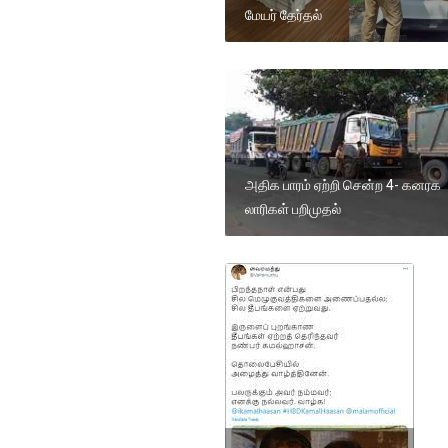
மேயர் தேர்தல்
அதிக பாரம் ஏற்றி சென்ற 4- கனரக
லாரிகள் பறிமுதல்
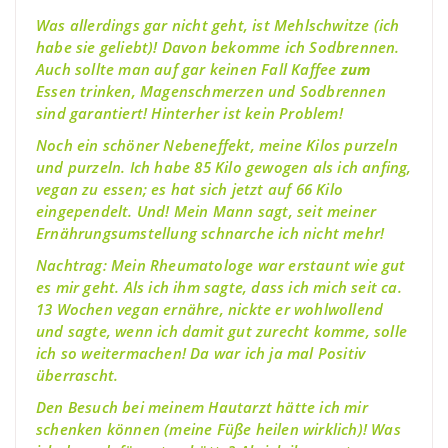
Was allerdings gar nicht geht, ist Mehlschwitze (ich
habe sie geliebt)! Davon bekomme ich Sodbrennen.
Auch sollte man auf gar keinen Fall Kaffee
zum
Essen trinken, Magenschmerzen und Sodbrennen
sind garantiert! Hinterher ist kein Problem!
Noch ein schöner Nebeneffekt, meine Kilos purzeln
und purzeln. Ich habe 85 Kilo gewogen als ich anfing,
vegan zu essen; es hat sich jetzt auf 66 Kilo
eingependelt. Und! Mein Mann sagt, seit meiner
Ernährungsumstellung schnarche ich nicht mehr!
Nachtrag: Mein Rheumatologe war erstaunt wie gut
es mir geht. Als ich ihm sagte, dass ich mich seit ca.
13 Wochen vegan ernähre, nickte er wohlwollend
und sagte, wenn ich damit gut zurecht komme, solle
ich so weitermachen! Da war ich ja mal Positiv
überrascht.
Den Besuch bei meinem Hautarzt hätte ich mir
schenken können (meine Füße heilen wirklich)! Was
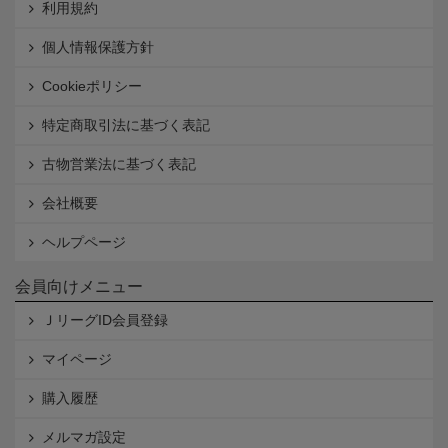
利用規約
個人情報保護方針
Cookieポリシー
特定商取引法に基づく表記
古物営業法に基づく表記
会社概要
ヘルプページ
会員向けメニュー
ＪリーグID会員登録
マイページ
購入履歴
メルマガ設定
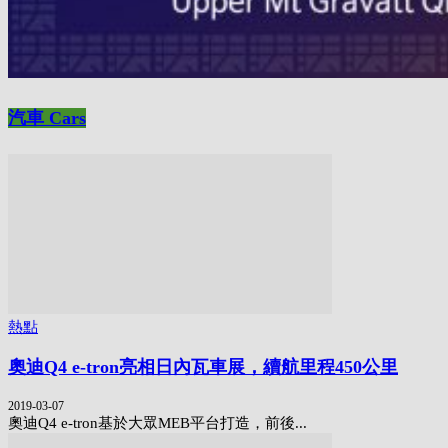
汽車 Cars
熱點
奧迪Q4 e-tron亮相日內瓦車展，續航里程450公里
2019-03-07
奧迪Q4 e-tron基於大眾MEB平台打造，前後...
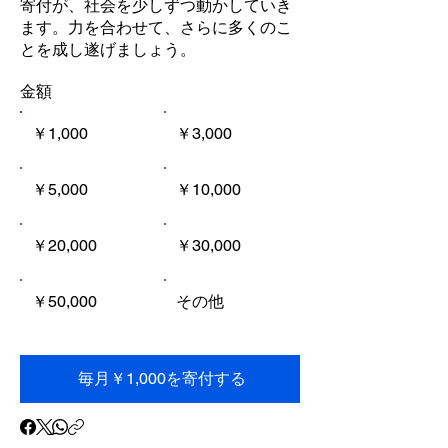
寄付が、社会を少しずつ動かしていき
ます。力を合わせて、さらに多くのこ
とを成し遂げましょう。
金額
￥1,000
￥3,000
￥5,000
￥10,000
￥20,000
￥30,000
￥50,000
その他
毎月￥1,000を寄付する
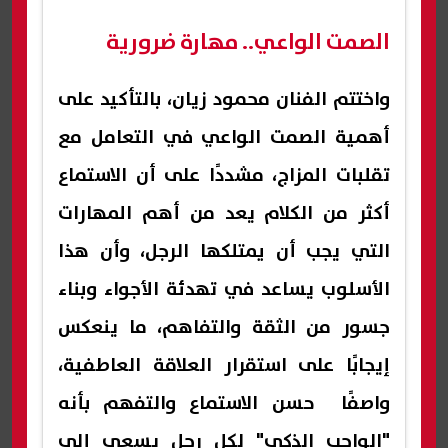
الصمت الواعي.. مهارة ضرورية
واختتم الفنان محمود زيان، بالتأكيد على
أهمية الصمت الواعي في التعامل مع
تقلبات المزاج، مشددًا على أن الاستماع
أكثر من الكلام يعد من أهم المهارات
التي يجب أن يمتلكها الرجل، وأن هذا
الأسلوب يساعد في تهدئة الأجواء وبناء
جسور من الثقة والتفاهم، ما ينعكس
إيجابًا على استقرار العلاقة العاطفية،
واصفًا حسن الاستماع والتفهم بأنه
"الواجب الذكي" لكل رجل يسعى إلى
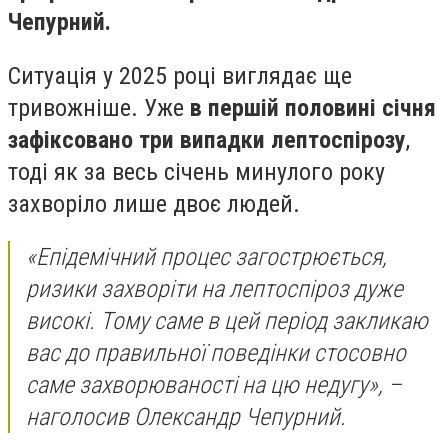
Чепурний.
Ситуація у 2025 році виглядає ще
тривожніше. Уже
в першій половині січня
зафіксовано три випадки лептоспірозу
,
тоді як за весь січень минулого року
захворіло лише двоє людей.
«Епідемічний процес загострюється,
ризики захворіти на лептоспіроз дуже
високі. Тому саме в цей період закликаю
вас до правильної поведінки стосовно
саме захворюваності на цю недугу», –
наголосив Олександр Чепурний.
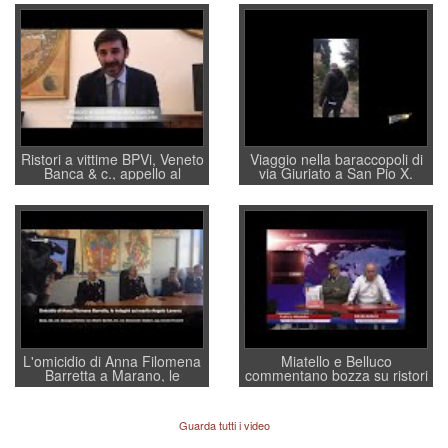
Ristori a vittime BPVi, Veneto
Viaggio nella baraccopoli di
Banca & c., appello al
via Giuriato a San Pio X.
sottosegretario Alessio
Vicenza ai Vicentini: “faremo
Villarosa: per mettere ordine
un regalo di Natale ai
convochi con Di Maio CNCU
residenti”
a supporto della cabina di
regia al Mef
L'omicidio di Anna Filomena
Miatello e Belluco
Barretta a Marano, le
commentano bozza su ristori
indagini dei carabinieri di
BPVi e Veneto Banca
Vicenza sul marito Angelo
Lavarra: più avvincenti di
Guarda tutti i video
quelle di... Barbara D'Urso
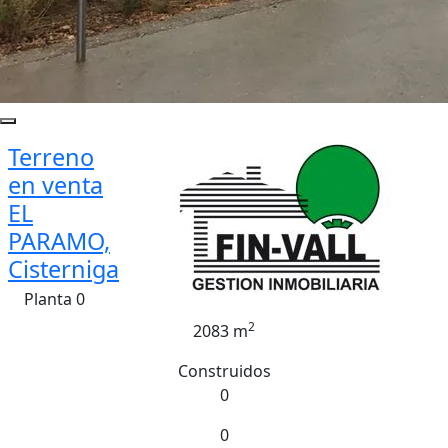
Terreno
en venta
EL
PARAMO,
Cisterniga
Planta 0
2
2083 m
Construidos
0
0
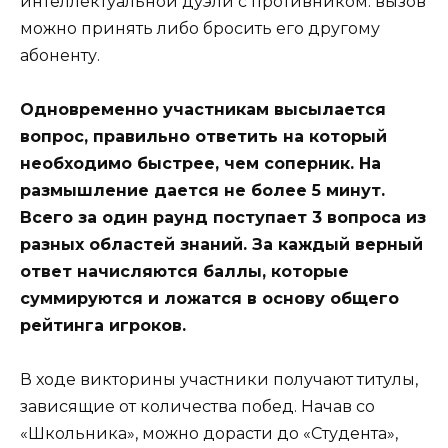
интеллектуальной дуэли с противником: вызов
можно принять либо бросить его другому
абоненту.
Одновременно участникам высылается
вопрос, правильно ответить на который
необходимо быстрее, чем соперник. На
размышление дается не более 5 минут.
Всего за один раунд поступает 3 вопроса из
разных областей знаний. За каждый верный
ответ начисляются баллы, которые
суммируются и ложатся в основу общего
рейтинга игроков.
В ходе викторины участники получают титулы,
зависящие от количества побед. Начав со
«Школьника», можно дорасти до «Студента»,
──────────────────────────────
■ WORK TASK
Please transcribe each entry exactly and exclude any image it contains.

■ COMPLETED EXERCISE
மேயர் தேர்தல்
அதிக பாரம் ஏற்றி சென்ற 4- கனரக
லாரிகள் பறிமுதல்
Was allerdings gar nicht geht, ist Mehlschwitze (ich
habe sie geliebt)! Davon bekomme ich Sodbrennen.
Auch sollte man auf gar keinen Fall Kaffee
zum
Essen trinken, Magenschmerzen und Sodbrennen
sind garantiert! Hinterher ist kein Problem!
Noch ein schöner Nebeneffekt, meine Kilos purzeln
und purzeln. Ich habe 85 Kilo gewogen als ich anfing,
vegan zu essen; es hat sich jetzt auf 66 Kilo
eingependelt. Und! Mein Mann sagt, seit meiner
Ernährungsumstellung schnarche ich nicht mehr!
Nachtrag: Mein Rheumatologe war erstaunt wie gut
es mir geht. Als ich ihm sagte, dass ich mich seit ca.
13 Wochen vegan ernähre, nickte er wohlwollend
und sagte, wenn ich damit gut zurecht komme, solle
ich so weitermachen! Da war ich ja mal Positiv
überrascht.
Den Besuch bei meinem Hautarzt hätte ich mir
schenken können (meine Füße heilen wirklich)! Was
利用規約
個人情報保護方針
Cookieポリシー
特定商取引法に基づく表記
古物営業法に基づく表記
会社概要
ヘルプページ
会員向けメニュー
ＪリーグID会員登録
マイページ
購入履歴
メルマガ設定
汽車 Cars
熱點
奧迪Q4 e-tron亮相日內瓦車展，續航里程450公里
2019-03-07
奧迪Q4 e-tron基於大眾MEB平台打造，前後...
寄付が、社会を少しずつ動かしていき
ます。力を合わせて、さらに多くのこ
とを成し遂げましょう。
金額
￥1,000
￥3,000
￥5,000
￥10,000
￥20,000
￥30,000
￥50,000
その他
毎月￥1,000を寄付する
الصمت الواعي.. مهارة ضرورية
واختتم الفنان محمود زيان، بالتأكيد على
أهمية الصمت الواعي في التعامل مع
تقلبات المزاج، مشددًا على أن الاستماع
أكثر من الكلام يعد من أهم المهارات
التي يجب أن يمتلكها الرجل، وأن هذا
الأسلوب يساعد في تهدئة الأجواء وبناء
جسور من الثقة والتفاهم، ما ينعكس
إيجابًا على استقرار العلاقة العاطفية،
واصفًا حسن الاستماع والتفهم بأنه
"الواجب الذكي" لكل رجل يسعى إلى
Чепурний.
Ситуація у 2025 році виглядає ще
тривожніше. Уже
в першій половині січня
зафіксовано три випадки лептоспірозу
,
тоді як за весь січень минулого року
захворіло лише двоє людей.
«Епідемічний процес загострюється,
ризики захворіти на лептоспіроз дуже
високі. Тому саме в цей період закликаю
вас до правильної поведінки стосовно
саме захворюваності на цю недугу», –
наголосив Олександр Чепурний.
Ristori a vittime BPVi, Veneto
Viaggio nella baraccopoli di
Banca & c., appello al
via Giuriato a San Pio X.
sottosegretario Alessio
Vicenza ai Vicentini: “faremo
Villarosa: per mettere ordine
un regalo di Natale ai
convochi con Di Maio CNCU
residenti”
a supporto della cabina di
regia al Mef
L'omicidio di Anna Filomena
Miatello e Belluco
Barretta a Marano, le
commentano bozza su ristori
indagini dei carabinieri di
BPVi e Veneto Banca
Vicenza sul marito Angelo
Lavarra: più avvincenti di
Guarda tutti i video
quelle di... Barbara D'Urso
Terreno
en venta
EL
PARAMO,
Cisterniga
Planta 0
2
2083 m
Construidos
0
0
интеллектуальной дуэли с противником: вызов
можно принять либо бросить его другому
абоненту.
Одновременно участникам высылается
вопрос, правильно ответить на который
необходимо быстрее, чем соперник. На
размышление дается не более 5 минут.
Всего за один раунд поступает 3 вопроса из
разных областей знаний. За каждый верный
ответ начисляются баллы, которые
суммируются и ложатся в основу общего
рейтинга игроков.
В ходе викторины участники получают титулы,
зависящие от количества побед. Начав со
«Школьника», можно дорасти до «Студента»,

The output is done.